I could well be completely wrong, but I don't think being tenants in common alters the position if you divorce. A judge has a broad margin of discretion and can juggle property rights to achieve a fair outcome, so why would a tenancy in common alter that? It could be that you can shield your property equity from the other in a divorce this way, but it would be surprising, as it would be so easy to manipulate by the financially stronger party.

Obviously it affects a will - if you're joint tenants, and one dies, then the house never forms part of the estate at all. It automatically belongs to the surviving party, and no will provisions count because it's never part of what the deceased can leave to anyone; the joint tenant owns it in full from the moment of death. Tenants in common, though, own specified shares, which form part of their estate and can be willed away from the other (subject to the law on providing for dependants via will). I just don't think the advice that a tenants in common arrangement would shield the money from a divorce settlement is right - death, yes but not divorce. But again, I could be totally wrong.

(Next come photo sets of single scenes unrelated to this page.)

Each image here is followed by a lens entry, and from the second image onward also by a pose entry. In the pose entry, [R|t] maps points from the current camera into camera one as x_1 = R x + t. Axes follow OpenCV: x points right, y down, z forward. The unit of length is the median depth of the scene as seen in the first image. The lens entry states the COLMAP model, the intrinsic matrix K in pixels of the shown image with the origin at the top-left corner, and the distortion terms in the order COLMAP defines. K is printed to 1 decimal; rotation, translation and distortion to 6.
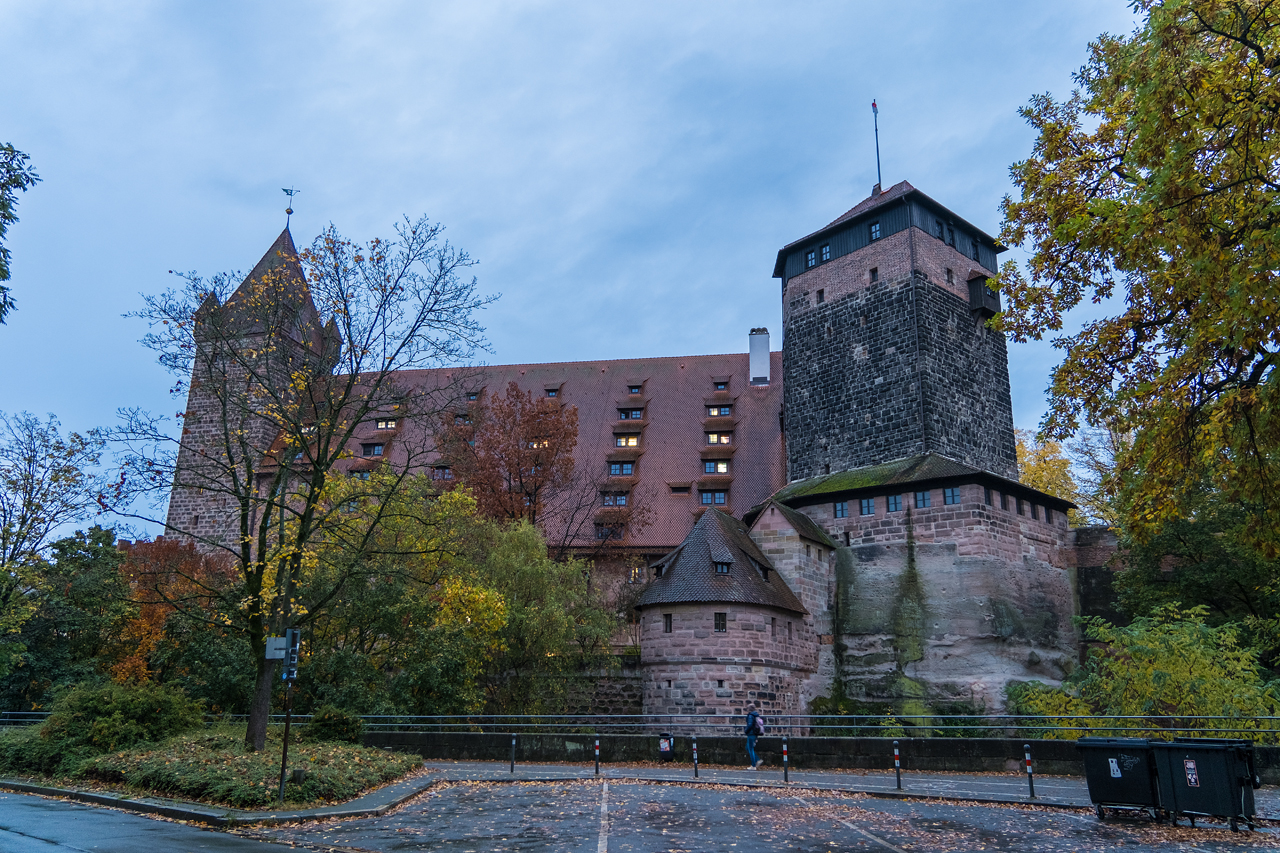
lens RADIAL K [[945.3, 0, 640.0], [0, 945.3, 426.5], [0, 0, 1]] dist [-0.009656, 0.010239]
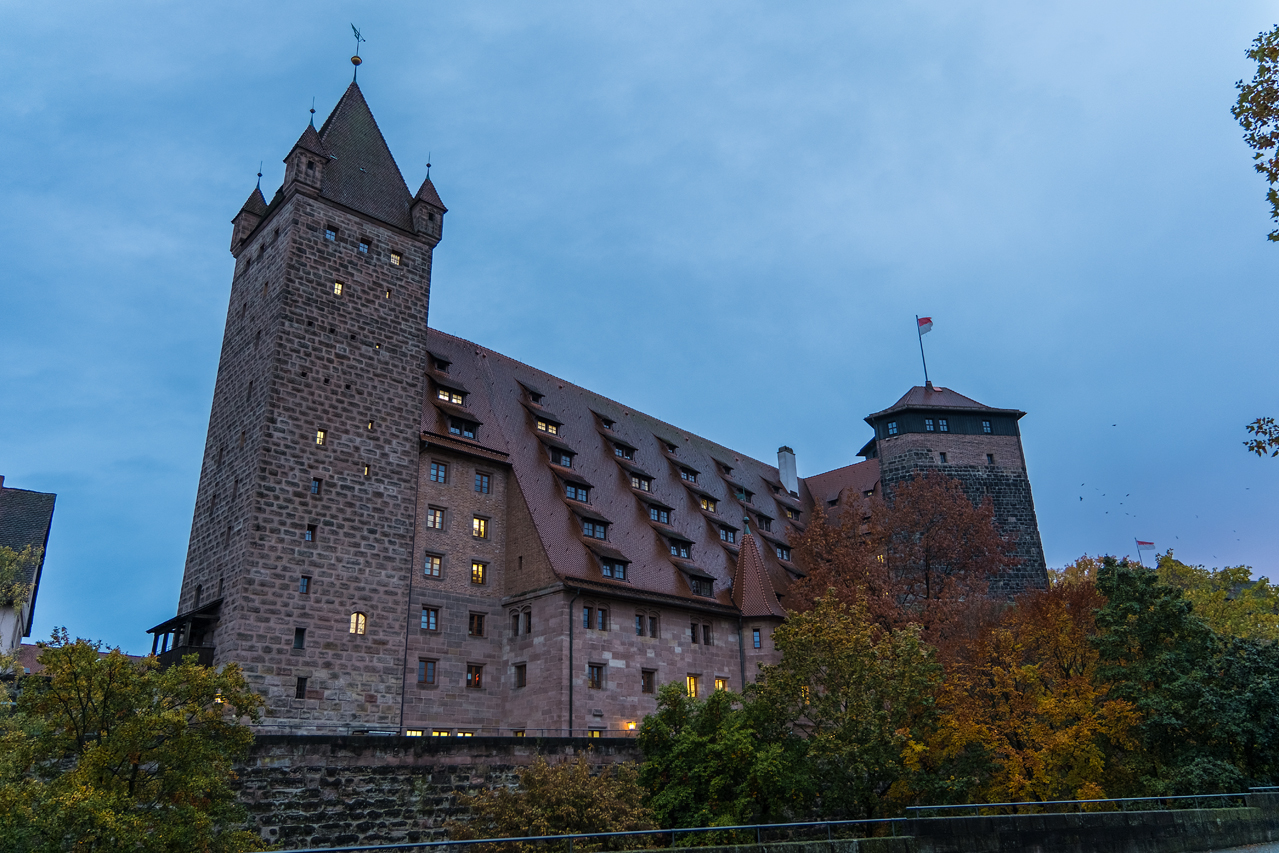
lens RADIAL K [[944.6, 0, 639.5], [0, 944.6, 426.5], [0, 0, 1]] dist [-0.009656, 0.010239]
pose [[0.527342, 0.301273, 0.794447, -1.029283], [-0.208214, 0.952337, -0.222939, 0.187350], [-0.823746, -0.047850, 0.564936, 0.612581]]
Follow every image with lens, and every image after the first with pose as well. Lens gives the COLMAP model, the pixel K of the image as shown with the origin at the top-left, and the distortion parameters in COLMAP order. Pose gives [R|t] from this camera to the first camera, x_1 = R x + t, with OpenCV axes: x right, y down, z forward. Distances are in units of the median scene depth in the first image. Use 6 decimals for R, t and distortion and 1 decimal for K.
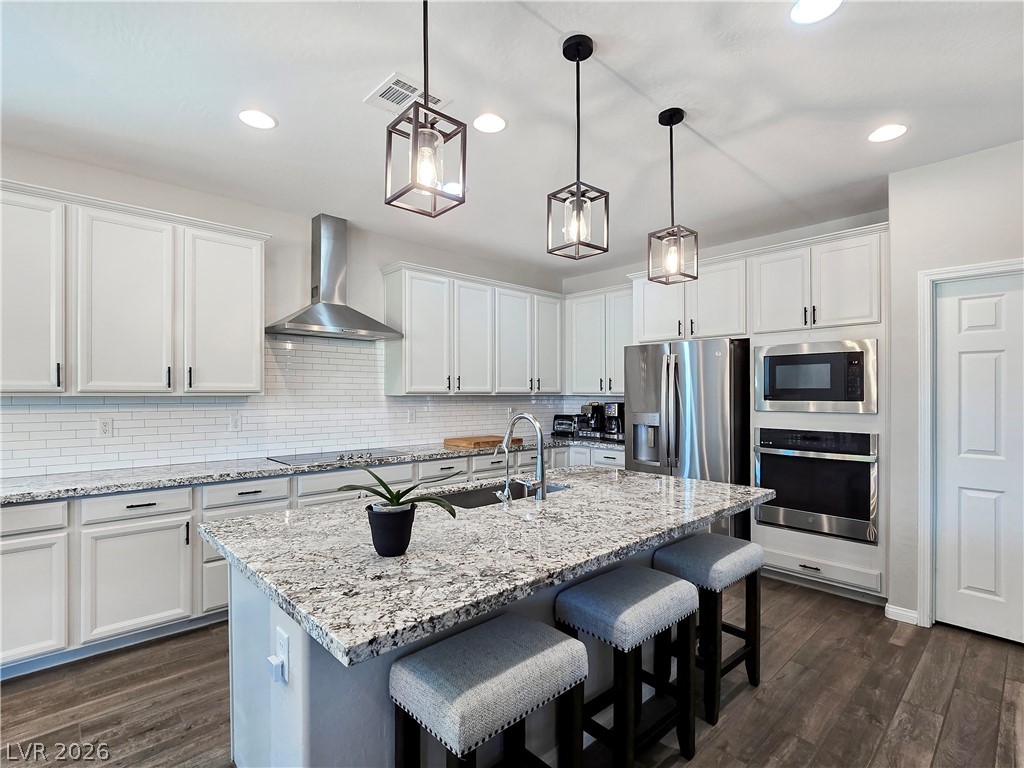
lens RADIAL K [[500.2, 0, 506.0], [0, 500.2, 394.3], [0, 0, 1]] dist [-0.003681, -0.000339]
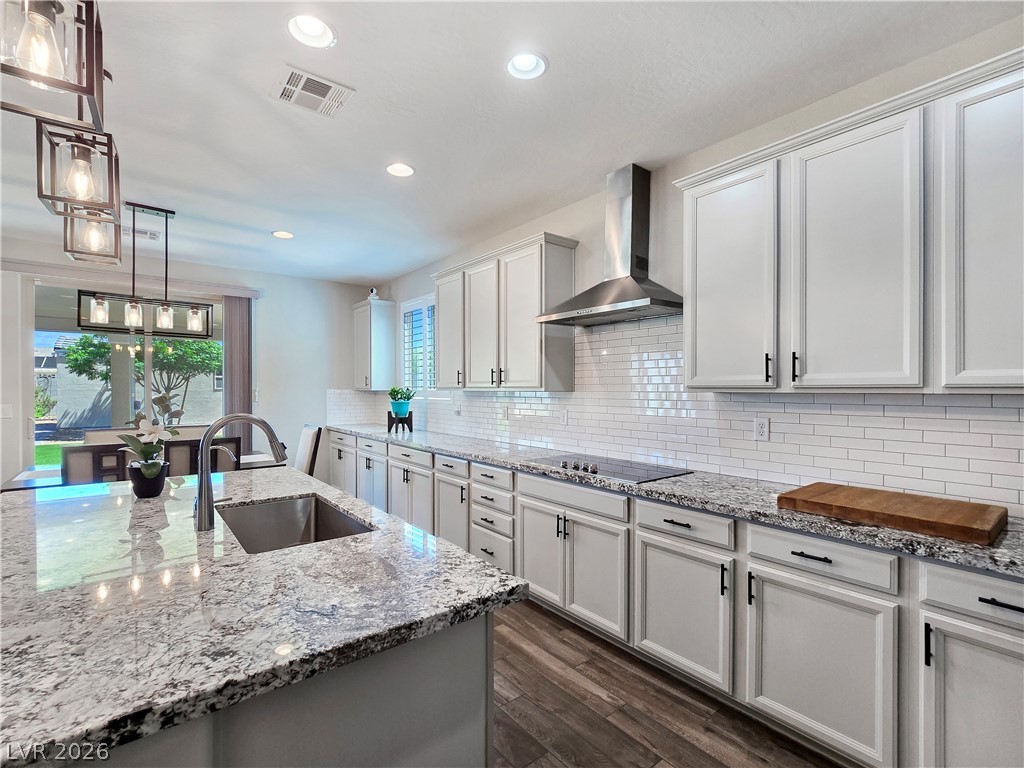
lens RADIAL K [[471.5, 0, 508.8], [0, 471.5, 390.2], [0, 0, 1]] dist [-0.002594, -0.000112]
pose [[-0.072212, 0.000574, -0.997389, 0.486652], [-0.003475, 0.999994, 0.000827, 0.000611], [0.997383, 0.003525, -0.072210, 0.993882]]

I suppose it all comes down to the fact that the OP needs good legal advice.

diddl · 04/02/2014 07:47

"there are massive potential IHT issues for you if your DF dies during the seven years from date of gift. ."

Agreed.

I also thought that there were limits on the amount of money you could "give away"

Grennie · 04/02/2014 07:49

I think there are limits on what you can be given, without paying tax. The OP may have to pay tax on this income.